Au vu de ce qu’il poussa l’homme à commettre, le pouvoir est aujourd’hui présenté comme un projet démocratique sur la base duquel s’agrègent les sujets et les acteurs qui se définissent à partir de ce projet. Le vocabulaire de l’auto-assujettissement s’embrase, mais l’enjeu reste le même : la déstabilisation de la conscience humaine au profit de la croyance, communément répandue chez les hommes, en la nécessité d’un rapport de pouvoir et donc d’une hiérarchie de pouvoir.

Le petit garçon a été placé dans la douloureuse position d’attendre que son père prenne conscience des causes réelles des perturbations de sa vie intérieure. Devenu adulte, il attend des gouvernants des prises de conscience dans l’espoir que ces dernières les mènent à une reconnaissance réelle de sa nature, alors que ceux-ci gèrent la névrose collective en prenant leur résilience comme référence.

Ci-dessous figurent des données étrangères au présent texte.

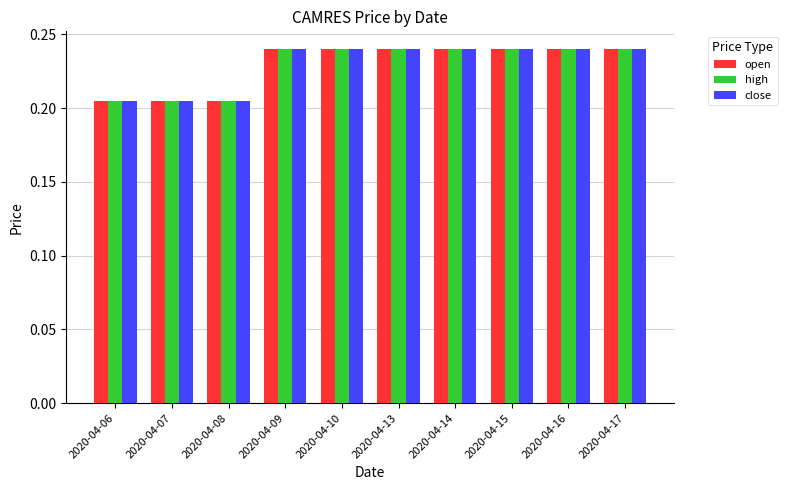

What is the sum of all close values?

2.3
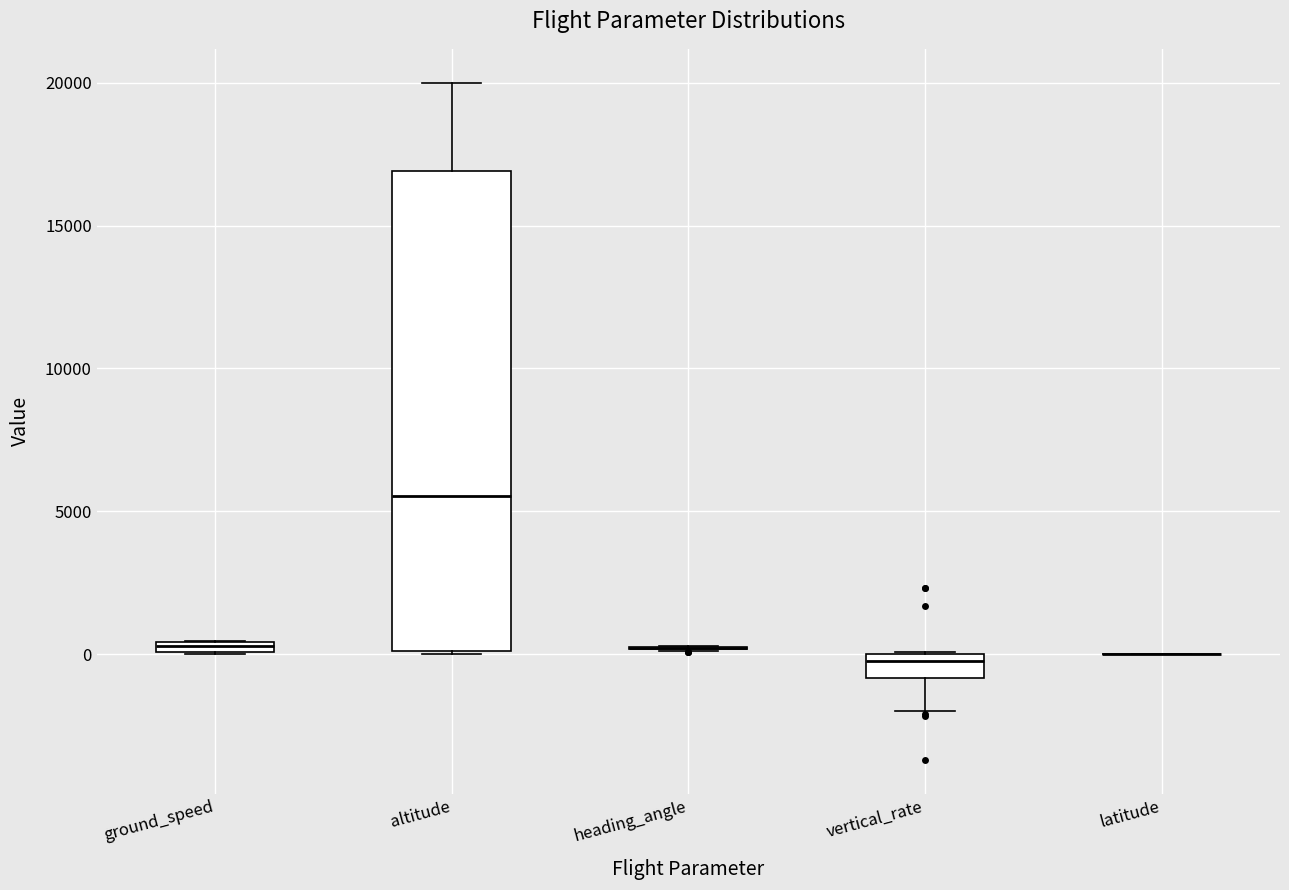

Comparing the boxes themselves (not the whiskers), which one is the tallest?

altitude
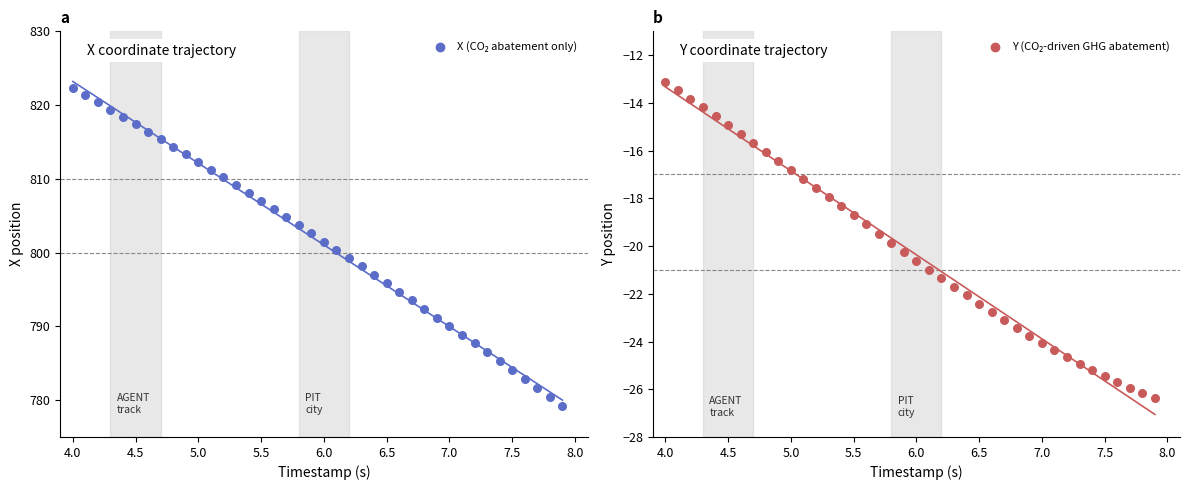

At how many categories does at least one series exceed -16?

40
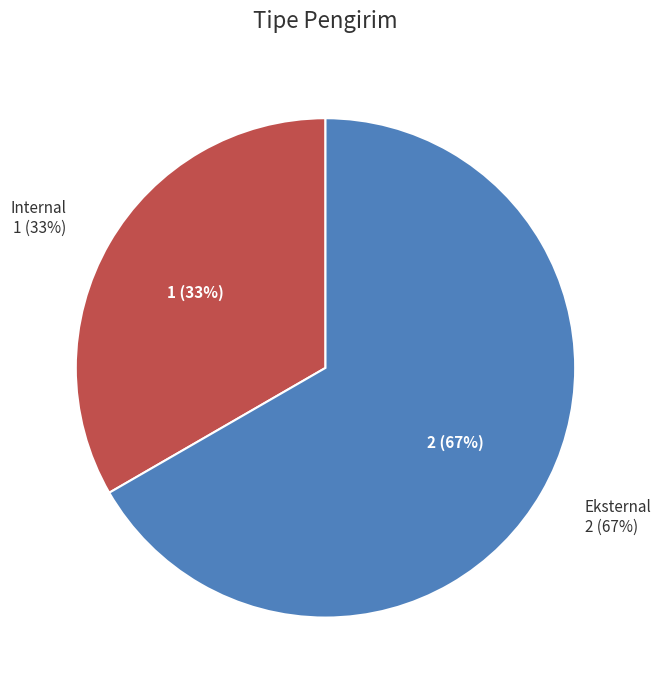

To the nearest percent, what percentage of the pie is Eksternal?

67%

Il n’est nul besoin d’organiser ni d’ordonner au mieux la demeure des hommes. Leur faculté à rejouer – à des fins de réalisation – leur souffrance dans les moindres détails, les assure de leur capacité, une fois libérés de leurs occupations névrotiques, à ordonner et à organiser leur vie sociale aussi naturellement que l’est leur propre corps physique.

 

Dictature des intérêts privés

L’enfant, né libre d’exister, de se développer et de se réaliser au sein d’une mère disponible et totalement sécurisante, est maltraité, isolé, contrôlé, pacifié, séduit, ébloui, conditionné, dépolitisé, individualisé et réduit à l’état de consommateur soumis à l’ordre parental et social. Père et mère forment un groupe de pression inébranlable face à l’enfant, d’où la dépression qui souvent se révèle dès l’adolescence. Les croyances et les valeurs éducatives ordonnant leurs rejouements sont garanties par des moyens de contraintes socialement admis, leurs remises en cause sanctionnées par leur légitimité :  traitements inappropriés, coups, chantages pratiqués sur la satisfaction des besoins essentiels, éloignement (garderie, crèche, école maternelle, etc…). Le père est le fondateur de cette structure oppressive. En posant de plus en plus l’État entre lui et son fils, il peut se présenter comme victime d’un système, alors qu’il lui confie la tâche de briser une conscience qui le remet directement en question. Les causes de son pouvoir restent enfouies au sein de son silence filial, muselé qu’il est par la terreur de dire et même de concevoir la vérité en accueillant l’horreur qui s’est jouée dans son enfance.

La dictature des intérêts privés est le schéma le plus représentatif du rapport que les hommes ont eu avec leurs éducateurs. Les offres politiques actuelles sont toutes calquées sur le même modèle : capitalisme et droits de l’homme. Isolé par l’incapacité parentale de reconnaître leur nature, chacun a été contraint de se vivre comme responsable de ses conditions de vie et d’adhérer à une démocratie de prospérité et de marché pour rejouer et refouler sa misère relationnelle. Ceci s’est fait avec le consentement de tous, même des plus démunis qui ne remettent pas en cause leur situation, mais exigent un autre rôle dans un rejouement collectif qui, parce que la conscience est une et indivisible, ne peut fonctionner que s’ils représentent la misère de l’ensemble.

La reconnaissance de l’autre ne peut résulter de la soumission à des lois mais d’une écoute de ce qui empêche chaque être humain de reconnaître naturellement son pareil et son prochain. La société démocratique indépendante est donc une prétention d’hommes de pouvoir refusant d’être soumis à d’autres formes de pouvoir que le leur. Elle ne peut donc être ni juste ni libre puisque la justesse concerne tous les humains, tout comme la liberté d’être soi. Il n’y a donc en fin d’analyse qu’une seule humanité et une seule loi, celle de la vie.

Une société ne peut devenir plus juste sur le mensonge qui la fonde.

Sylvie Vermeulen

© S. Vermeulen – 11.2004 / www.regardconscient.net

Note :

(1) Les définitions sont extraites du Dictionnaire historique de la langue française, Le Robert, 1998.